Many cancer-associated genes, in every hallmark of cancer, are regulated through alternative splicing to generate splicing variants to function as proto-oncogenes, tumor suppressors, or even splicing variants that are needed for the transformation process. Although the molecular function of the various cancer splicing variants is not fully understood or even interpretable, the proper approach to unravel these splicing aberrations and their impact on cancer seems to be of paramount importance. Thus, identifying splice variants differentially expressed in human cancer compared to matched healthy tissues represent promising diagnostic markers with therapeutic potential.
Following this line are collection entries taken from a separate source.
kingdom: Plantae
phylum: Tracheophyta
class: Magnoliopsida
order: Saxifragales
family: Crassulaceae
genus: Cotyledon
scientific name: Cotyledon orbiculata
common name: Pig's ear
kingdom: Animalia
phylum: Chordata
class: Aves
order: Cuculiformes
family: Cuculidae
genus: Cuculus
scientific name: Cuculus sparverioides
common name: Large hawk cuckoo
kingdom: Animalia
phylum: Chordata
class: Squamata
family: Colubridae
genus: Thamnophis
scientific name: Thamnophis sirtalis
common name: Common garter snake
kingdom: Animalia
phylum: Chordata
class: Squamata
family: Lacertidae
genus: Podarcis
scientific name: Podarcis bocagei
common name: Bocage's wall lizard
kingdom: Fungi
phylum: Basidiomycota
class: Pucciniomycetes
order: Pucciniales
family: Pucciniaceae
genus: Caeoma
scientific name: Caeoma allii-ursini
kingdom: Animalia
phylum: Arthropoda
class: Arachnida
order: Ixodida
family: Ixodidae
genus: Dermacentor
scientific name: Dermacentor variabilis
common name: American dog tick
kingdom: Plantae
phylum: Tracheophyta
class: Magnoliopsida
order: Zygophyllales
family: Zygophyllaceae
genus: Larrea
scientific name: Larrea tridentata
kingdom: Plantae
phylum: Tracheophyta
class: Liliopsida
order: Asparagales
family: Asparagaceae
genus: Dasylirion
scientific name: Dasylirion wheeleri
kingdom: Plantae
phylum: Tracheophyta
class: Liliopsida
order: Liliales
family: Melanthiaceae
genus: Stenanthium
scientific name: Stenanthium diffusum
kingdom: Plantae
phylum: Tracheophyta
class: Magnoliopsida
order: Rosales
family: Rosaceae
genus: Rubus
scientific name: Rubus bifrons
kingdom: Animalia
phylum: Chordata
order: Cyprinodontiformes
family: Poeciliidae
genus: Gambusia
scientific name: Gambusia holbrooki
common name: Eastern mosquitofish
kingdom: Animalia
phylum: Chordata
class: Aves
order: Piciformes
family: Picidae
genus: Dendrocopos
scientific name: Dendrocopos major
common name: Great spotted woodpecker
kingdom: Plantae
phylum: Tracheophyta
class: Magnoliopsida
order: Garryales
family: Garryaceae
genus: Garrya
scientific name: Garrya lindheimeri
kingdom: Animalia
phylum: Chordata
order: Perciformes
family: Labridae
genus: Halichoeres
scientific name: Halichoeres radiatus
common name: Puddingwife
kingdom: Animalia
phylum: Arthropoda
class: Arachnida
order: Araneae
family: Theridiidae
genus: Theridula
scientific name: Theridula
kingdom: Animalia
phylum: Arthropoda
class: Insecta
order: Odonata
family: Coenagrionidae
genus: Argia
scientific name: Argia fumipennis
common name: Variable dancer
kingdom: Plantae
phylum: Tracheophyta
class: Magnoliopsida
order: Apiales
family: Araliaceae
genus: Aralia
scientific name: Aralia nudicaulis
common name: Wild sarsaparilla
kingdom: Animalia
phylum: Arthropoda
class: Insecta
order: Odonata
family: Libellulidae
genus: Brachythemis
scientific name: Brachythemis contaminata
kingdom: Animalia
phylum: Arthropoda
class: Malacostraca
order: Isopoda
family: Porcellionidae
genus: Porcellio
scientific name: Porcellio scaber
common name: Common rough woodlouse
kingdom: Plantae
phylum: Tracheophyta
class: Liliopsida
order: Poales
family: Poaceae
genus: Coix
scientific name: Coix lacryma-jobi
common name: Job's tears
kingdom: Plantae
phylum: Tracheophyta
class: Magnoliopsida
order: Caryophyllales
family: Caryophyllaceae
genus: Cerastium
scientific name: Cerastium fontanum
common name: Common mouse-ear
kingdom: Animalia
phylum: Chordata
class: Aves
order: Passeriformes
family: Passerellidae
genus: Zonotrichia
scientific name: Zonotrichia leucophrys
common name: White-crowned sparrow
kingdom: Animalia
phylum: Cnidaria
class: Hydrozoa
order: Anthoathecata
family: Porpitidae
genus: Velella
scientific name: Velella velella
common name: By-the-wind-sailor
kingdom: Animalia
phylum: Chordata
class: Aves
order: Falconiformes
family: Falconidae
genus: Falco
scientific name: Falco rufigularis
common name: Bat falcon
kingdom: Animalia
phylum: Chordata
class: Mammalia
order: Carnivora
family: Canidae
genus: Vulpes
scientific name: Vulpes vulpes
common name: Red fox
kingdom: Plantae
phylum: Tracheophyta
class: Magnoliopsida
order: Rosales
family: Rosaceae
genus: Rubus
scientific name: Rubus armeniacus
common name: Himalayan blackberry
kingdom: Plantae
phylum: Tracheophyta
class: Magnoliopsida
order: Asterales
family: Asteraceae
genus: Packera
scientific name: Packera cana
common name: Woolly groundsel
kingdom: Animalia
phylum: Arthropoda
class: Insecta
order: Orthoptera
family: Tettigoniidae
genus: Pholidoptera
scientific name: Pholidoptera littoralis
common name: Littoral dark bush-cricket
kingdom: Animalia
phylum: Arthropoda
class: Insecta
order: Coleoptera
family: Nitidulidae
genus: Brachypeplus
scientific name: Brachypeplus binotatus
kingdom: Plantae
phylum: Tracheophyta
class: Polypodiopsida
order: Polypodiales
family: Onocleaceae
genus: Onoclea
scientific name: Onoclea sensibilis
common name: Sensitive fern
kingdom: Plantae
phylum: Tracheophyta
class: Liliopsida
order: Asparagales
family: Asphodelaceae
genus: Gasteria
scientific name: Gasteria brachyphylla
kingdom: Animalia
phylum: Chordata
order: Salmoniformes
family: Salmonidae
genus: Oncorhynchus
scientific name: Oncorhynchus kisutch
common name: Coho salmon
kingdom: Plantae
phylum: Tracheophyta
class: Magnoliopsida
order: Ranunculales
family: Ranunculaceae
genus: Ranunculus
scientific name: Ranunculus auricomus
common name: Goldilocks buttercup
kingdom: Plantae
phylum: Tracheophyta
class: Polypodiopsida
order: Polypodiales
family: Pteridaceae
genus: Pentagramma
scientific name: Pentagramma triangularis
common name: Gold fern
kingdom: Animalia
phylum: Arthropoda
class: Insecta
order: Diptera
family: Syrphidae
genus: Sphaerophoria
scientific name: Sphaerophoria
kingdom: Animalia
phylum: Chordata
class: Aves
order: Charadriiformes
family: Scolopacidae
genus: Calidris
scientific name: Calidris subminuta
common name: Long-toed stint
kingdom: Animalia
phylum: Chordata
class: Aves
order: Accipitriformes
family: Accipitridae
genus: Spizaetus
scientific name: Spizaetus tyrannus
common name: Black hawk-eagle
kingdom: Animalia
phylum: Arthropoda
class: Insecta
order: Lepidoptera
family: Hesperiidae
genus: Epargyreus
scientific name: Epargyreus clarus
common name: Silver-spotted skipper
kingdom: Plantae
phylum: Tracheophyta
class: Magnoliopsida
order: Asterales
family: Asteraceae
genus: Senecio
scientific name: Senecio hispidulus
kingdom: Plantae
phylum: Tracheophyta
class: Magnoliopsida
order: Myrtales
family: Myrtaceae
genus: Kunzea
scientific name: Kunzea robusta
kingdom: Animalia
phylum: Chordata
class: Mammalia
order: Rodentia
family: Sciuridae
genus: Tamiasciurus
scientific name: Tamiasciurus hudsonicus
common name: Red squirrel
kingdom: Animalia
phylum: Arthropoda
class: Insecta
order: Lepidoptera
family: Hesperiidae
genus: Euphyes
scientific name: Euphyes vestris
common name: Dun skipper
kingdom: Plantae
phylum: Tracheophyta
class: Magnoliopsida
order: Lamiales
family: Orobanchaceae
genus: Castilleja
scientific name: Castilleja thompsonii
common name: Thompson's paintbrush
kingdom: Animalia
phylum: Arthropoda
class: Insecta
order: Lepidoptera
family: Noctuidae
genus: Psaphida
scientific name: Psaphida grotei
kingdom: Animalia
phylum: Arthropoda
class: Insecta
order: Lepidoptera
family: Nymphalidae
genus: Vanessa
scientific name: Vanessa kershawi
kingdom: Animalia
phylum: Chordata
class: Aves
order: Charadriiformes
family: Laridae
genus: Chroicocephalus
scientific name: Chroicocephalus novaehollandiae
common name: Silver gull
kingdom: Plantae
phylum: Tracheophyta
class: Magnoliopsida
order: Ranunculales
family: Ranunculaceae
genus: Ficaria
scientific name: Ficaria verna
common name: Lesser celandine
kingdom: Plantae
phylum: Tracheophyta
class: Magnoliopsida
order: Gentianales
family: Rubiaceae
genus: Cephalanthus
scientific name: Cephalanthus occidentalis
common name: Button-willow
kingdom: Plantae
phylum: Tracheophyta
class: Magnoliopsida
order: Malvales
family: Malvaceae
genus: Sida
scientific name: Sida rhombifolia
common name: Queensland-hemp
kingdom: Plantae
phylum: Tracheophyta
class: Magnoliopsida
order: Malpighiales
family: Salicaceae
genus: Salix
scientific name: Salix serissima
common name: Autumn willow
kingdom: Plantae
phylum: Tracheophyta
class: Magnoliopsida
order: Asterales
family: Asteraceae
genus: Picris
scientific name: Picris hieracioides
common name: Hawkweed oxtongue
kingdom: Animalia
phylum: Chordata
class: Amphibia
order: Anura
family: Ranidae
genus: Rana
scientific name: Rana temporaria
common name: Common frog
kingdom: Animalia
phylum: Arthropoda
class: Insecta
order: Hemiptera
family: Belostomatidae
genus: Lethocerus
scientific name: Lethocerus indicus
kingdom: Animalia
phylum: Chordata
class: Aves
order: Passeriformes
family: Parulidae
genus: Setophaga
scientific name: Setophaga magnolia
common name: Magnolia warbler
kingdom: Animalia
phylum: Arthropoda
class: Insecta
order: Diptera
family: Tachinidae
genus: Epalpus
This Research Topic aims to publish research articles identifying the cancer-specific splicing variants and/or aberrations in the core components of the spliceosome and elucidate their molecular mechanisms during the tumorigenesis and metastasis of different cancer types. Considering that the majority of the current cancer drugs target the constitutive or longer gene isoform instead of a specific splicing variant, therapeutic targeting of mis-splicing or those specific splicing variants during tumorigenesis genetically or pharmacologically would offer new horizons for the cancer therapies and treatment.